Copy every entry word for word. Skip the pictures.

[SUPPLIED INFORMATION Boundary: Start]

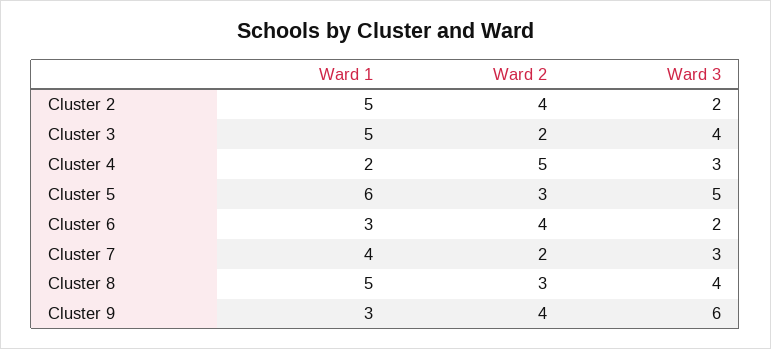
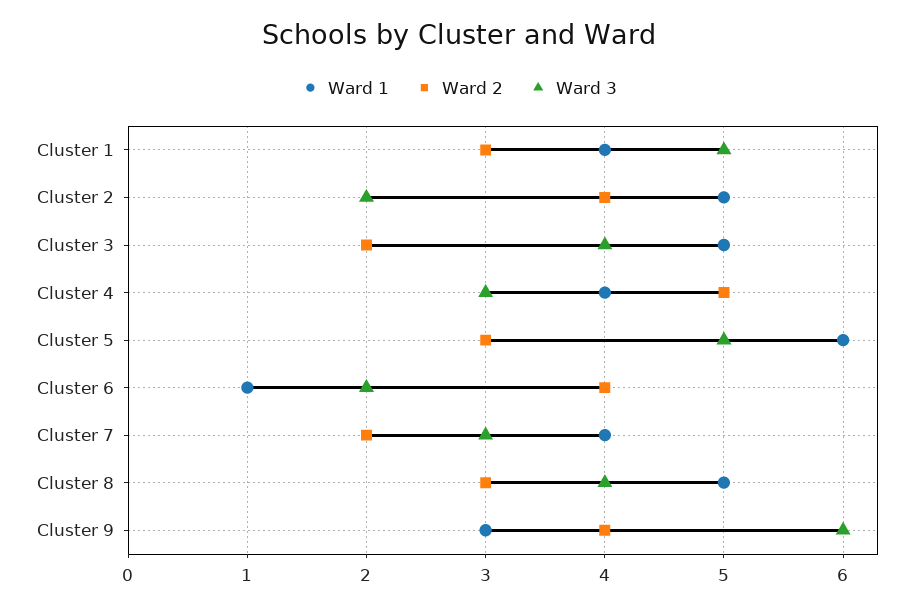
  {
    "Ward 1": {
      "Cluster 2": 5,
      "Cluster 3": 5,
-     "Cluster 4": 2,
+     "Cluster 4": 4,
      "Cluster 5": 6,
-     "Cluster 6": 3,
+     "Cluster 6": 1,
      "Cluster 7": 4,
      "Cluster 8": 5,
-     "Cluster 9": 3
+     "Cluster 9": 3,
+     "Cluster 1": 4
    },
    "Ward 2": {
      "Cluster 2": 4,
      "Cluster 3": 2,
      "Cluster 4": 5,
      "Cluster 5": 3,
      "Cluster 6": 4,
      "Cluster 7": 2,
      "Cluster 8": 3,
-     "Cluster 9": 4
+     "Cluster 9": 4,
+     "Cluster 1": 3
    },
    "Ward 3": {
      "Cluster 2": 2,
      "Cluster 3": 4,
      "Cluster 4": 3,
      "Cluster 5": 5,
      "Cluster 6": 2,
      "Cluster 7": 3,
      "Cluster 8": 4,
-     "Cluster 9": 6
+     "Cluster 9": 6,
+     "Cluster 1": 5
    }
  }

[SUPPLIED INFORMATION Boundary: End]

**TASK RESPONSE:**
  {
    "Ward 1": {
      "Cluster 2": 5,
      "Cluster 3": 5,
-     "Cluster 4": 2,
+     "Cluster 4": 4,
      "Cluster 5": 6,
-     "Cluster 6": 3,
+     "Cluster 6": 1,
      "Cluster 7": 4,
      "Cluster 8": 5,
-     "Cluster 9": 3
+     "Cluster 9": 3,
+     "Cluster 1": 4
    },
    "Ward 2": {
      "Cluster 2": 4,
      "Cluster 3": 2,
      "Cluster 4": 5,
      "Cluster 5": 3,
      "Cluster 6": 4,
      "Cluster 7": 2,
      "Cluster 8": 3,
-     "Cluster 9": 4
+     "Cluster 9": 4,
+     "Cluster 1": 3
    },
    "Ward 3": {
      "Cluster 2": 2,
      "Cluster 3": 4,
      "Cluster 4": 3,
      "Cluster 5": 5,
      "Cluster 6": 2,
      "Cluster 7": 3,
      "Cluster 8": 4,
-     "Cluster 9": 6
+     "Cluster 9": 6,
+     "Cluster 1": 5
    }
  }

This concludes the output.